### Description of the task
Give every line below again, exactly as it appears.

### Given records

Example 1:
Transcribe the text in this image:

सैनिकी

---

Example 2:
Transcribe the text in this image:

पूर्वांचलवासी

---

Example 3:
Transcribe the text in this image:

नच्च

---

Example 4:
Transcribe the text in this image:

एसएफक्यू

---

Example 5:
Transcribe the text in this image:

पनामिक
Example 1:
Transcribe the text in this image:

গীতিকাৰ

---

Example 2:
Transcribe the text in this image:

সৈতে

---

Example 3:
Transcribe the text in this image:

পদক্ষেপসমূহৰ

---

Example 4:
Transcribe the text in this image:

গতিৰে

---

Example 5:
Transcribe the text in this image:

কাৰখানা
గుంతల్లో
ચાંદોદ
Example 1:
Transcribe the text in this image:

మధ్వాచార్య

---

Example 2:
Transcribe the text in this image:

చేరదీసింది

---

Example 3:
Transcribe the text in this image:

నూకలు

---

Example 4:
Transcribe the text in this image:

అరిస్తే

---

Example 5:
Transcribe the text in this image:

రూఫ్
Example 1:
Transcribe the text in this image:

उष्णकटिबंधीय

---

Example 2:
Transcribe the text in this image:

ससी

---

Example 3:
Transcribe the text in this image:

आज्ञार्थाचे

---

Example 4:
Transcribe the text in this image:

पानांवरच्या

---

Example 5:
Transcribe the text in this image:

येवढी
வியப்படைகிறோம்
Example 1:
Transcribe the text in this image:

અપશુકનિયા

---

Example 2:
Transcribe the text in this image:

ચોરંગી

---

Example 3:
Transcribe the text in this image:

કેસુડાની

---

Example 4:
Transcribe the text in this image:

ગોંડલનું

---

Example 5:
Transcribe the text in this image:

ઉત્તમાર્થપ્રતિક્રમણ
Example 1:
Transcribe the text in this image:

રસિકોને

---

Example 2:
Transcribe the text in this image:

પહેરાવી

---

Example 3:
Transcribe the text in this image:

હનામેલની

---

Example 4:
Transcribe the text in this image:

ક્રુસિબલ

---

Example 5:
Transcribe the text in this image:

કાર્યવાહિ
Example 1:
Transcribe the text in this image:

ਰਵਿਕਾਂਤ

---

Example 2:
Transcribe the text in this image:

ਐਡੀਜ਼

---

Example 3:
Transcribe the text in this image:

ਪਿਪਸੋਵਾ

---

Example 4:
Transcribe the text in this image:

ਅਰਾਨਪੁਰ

### Output for this exercise
Example 1:
Transcribe the text in this image:

सैनिकी

---

Example 2:
Transcribe the text in this image:

पूर्वांचलवासी

---

Example 3:
Transcribe the text in this image:

नच्च

---

Example 4:
Transcribe the text in this image:

एसएफक्यू

---

Example 5:
Transcribe the text in this image:

पनामिक
Example 1:
Transcribe the text in this image:

গীতিকাৰ

---

Example 2:
Transcribe the text in this image:

সৈতে

---

Example 3:
Transcribe the text in this image:

পদক্ষেপসমূহৰ

---

Example 4:
Transcribe the text in this image:

গতিৰে

---

Example 5:
Transcribe the text in this image:

কাৰখানা
గుంతల్లో
ચાંદોદ
Example 1:
Transcribe the text in this image:

మధ్వాచార్య

---

Example 2:
Transcribe the text in this image:

చేరదీసింది

---

Example 3:
Transcribe the text in this image:

నూకలు

---

Example 4:
Transcribe the text in this image:

అరిస్తే

---

Example 5:
Transcribe the text in this image:

రూఫ్
Example 1:
Transcribe the text in this image:

उष्णकटिबंधीय

---

Example 2:
Transcribe the text in this image:

ससी

---

Example 3:
Transcribe the text in this image:

आज्ञार्थाचे

---

Example 4:
Transcribe the text in this image:

पानांवरच्या

---

Example 5:
Transcribe the text in this image:

येवढी
வியப்படைகிறோம்
Example 1:
Transcribe the text in this image:

અપશુકનિયા

---

Example 2:
Transcribe the text in this image:

ચોરંગી

---

Example 3:
Transcribe the text in this image:

કેસુડાની

---

Example 4:
Transcribe the text in this image:

ગોંડલનું

---

Example 5:
Transcribe the text in this image:

ઉત્તમાર્થપ્રતિક્રમણ
Example 1:
Transcribe the text in this image:

રસિકોને

---

Example 2:
Transcribe the text in this image:

પહેરાવી

---

Example 3:
Transcribe the text in this image:

હનામેલની

---

Example 4:
Transcribe the text in this image:

ક્રુસિબલ

---

Example 5:
Transcribe the text in this image:

કાર્યવાહિ
Example 1:
Transcribe the text in this image:

ਰਵਿਕਾਂਤ

---

Example 2:
Transcribe the text in this image:

ਐਡੀਜ਼

---

Example 3:
Transcribe the text in this image:

ਪਿਪਸੋਵਾ

---

Example 4:
Transcribe the text in this image:

ਅਰਾਨਪੁਰ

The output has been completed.